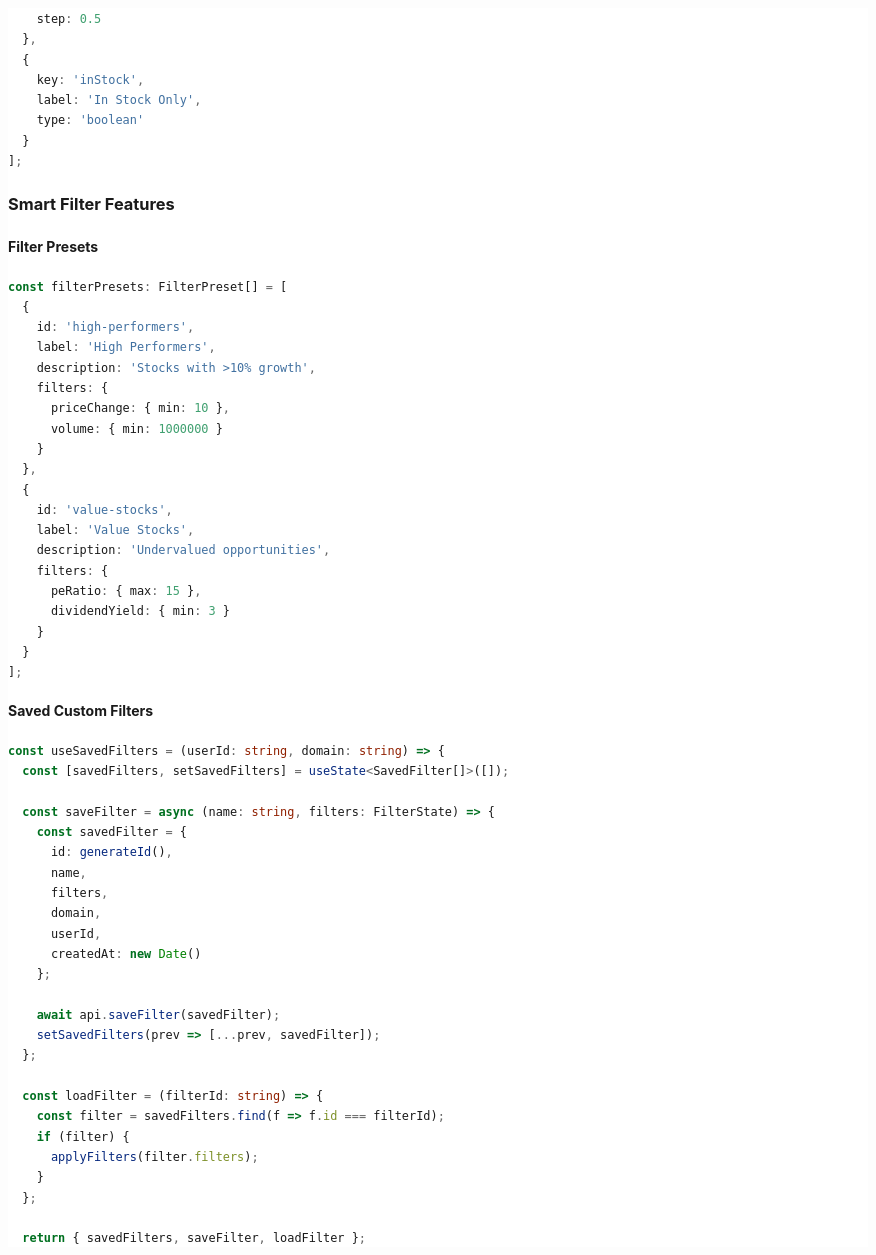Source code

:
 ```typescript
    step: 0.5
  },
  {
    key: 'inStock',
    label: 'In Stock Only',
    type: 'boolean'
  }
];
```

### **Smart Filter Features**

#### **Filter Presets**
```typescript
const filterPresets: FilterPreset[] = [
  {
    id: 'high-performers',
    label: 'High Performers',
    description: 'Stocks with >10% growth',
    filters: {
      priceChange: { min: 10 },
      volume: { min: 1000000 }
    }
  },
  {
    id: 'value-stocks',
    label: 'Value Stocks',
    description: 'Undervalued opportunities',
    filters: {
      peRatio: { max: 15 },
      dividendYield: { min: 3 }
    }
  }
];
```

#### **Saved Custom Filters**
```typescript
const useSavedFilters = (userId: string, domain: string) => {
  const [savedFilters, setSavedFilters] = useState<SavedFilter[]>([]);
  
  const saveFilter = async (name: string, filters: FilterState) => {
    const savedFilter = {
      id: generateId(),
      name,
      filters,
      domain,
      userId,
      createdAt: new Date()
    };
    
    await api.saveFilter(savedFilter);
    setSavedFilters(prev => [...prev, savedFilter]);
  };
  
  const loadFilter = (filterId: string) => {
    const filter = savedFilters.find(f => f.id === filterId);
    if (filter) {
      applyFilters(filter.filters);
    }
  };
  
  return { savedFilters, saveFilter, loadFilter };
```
== == ==
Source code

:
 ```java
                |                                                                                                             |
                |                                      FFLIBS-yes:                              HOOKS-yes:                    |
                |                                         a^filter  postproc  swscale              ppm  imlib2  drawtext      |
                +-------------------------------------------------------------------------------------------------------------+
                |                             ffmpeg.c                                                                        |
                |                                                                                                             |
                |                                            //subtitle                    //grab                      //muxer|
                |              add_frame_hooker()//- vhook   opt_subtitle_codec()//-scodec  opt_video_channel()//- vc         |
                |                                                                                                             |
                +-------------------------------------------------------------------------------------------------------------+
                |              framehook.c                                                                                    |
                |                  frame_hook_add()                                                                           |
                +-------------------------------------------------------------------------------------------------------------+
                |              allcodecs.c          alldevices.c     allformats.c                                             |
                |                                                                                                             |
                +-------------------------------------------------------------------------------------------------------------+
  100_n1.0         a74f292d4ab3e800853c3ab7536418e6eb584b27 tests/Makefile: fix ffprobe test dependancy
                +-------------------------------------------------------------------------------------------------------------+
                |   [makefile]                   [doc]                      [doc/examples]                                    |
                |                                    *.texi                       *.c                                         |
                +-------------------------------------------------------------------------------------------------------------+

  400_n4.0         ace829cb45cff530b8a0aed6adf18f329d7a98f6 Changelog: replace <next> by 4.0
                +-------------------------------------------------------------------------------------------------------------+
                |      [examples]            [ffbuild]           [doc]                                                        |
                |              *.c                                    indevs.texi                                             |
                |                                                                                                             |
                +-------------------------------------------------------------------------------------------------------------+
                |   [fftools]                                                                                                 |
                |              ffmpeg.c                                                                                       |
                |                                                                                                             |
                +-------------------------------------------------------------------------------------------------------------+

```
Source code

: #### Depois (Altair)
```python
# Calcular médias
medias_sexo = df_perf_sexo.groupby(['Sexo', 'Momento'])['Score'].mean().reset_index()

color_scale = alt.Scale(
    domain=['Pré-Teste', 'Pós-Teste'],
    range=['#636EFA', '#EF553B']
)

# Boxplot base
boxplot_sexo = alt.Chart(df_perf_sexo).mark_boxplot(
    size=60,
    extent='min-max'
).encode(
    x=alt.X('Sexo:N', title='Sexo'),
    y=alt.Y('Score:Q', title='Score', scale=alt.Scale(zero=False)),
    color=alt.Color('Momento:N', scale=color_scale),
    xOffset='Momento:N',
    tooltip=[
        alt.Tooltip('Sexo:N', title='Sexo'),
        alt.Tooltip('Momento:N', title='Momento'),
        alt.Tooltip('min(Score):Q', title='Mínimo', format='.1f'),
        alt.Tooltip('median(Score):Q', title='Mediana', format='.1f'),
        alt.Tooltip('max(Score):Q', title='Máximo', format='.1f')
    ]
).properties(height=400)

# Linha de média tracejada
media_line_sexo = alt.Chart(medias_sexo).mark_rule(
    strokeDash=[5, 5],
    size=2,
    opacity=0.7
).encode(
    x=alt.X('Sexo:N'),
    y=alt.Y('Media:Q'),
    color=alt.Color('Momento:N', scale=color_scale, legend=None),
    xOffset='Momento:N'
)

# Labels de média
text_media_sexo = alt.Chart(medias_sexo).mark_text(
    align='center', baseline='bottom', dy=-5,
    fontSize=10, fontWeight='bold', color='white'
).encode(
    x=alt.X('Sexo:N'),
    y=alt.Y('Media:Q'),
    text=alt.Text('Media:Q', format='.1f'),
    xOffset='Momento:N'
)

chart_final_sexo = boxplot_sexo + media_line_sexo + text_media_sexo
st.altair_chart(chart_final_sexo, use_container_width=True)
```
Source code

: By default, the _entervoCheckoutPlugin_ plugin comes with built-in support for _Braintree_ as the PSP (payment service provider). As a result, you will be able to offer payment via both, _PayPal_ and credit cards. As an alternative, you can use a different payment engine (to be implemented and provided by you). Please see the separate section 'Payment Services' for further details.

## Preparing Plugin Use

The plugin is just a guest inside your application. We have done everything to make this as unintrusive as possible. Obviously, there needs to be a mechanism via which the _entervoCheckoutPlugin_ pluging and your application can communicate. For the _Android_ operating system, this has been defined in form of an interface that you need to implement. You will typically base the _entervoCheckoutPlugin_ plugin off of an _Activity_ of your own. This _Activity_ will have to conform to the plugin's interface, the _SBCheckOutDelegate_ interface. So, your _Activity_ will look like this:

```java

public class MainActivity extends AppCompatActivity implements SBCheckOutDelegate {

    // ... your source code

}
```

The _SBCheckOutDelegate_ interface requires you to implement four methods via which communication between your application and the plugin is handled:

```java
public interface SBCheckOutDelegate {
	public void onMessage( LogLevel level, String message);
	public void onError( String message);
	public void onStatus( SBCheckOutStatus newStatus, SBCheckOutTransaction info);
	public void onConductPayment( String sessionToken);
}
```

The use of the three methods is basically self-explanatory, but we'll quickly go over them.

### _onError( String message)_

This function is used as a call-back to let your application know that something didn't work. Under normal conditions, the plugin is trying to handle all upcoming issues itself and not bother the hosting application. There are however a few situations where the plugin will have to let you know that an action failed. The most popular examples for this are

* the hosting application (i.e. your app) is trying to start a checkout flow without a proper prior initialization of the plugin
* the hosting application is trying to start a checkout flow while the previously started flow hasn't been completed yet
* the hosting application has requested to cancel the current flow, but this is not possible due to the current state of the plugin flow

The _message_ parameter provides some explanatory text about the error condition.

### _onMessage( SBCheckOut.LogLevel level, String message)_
== == ==
EXERCISE DIRECTIONS: Where a line above contains the word "interface", copy that line.

OUTPUT FOR THIS TASK:
The plugin is just a guest inside your application. We have done everything to make this as unintrusive as possible. Obviously, there needs to be a mechanism via which the _entervoCheckoutPlugin_ pluging and your application can communicate. For the _Android_ operating system, this has been defined in form of an interface that you need to implement. You will typically base the _entervoCheckoutPlugin_ plugin off of an _Activity_ of your own. This _Activity_ will have to conform to the plugin's interface, the _SBCheckOutDelegate_ interface. So, your _Activity_ will look like this:
The _SBCheckOutDelegate_ interface requires you to implement four methods via which communication between your application and the plugin is handled:
public interface SBCheckOutDelegate {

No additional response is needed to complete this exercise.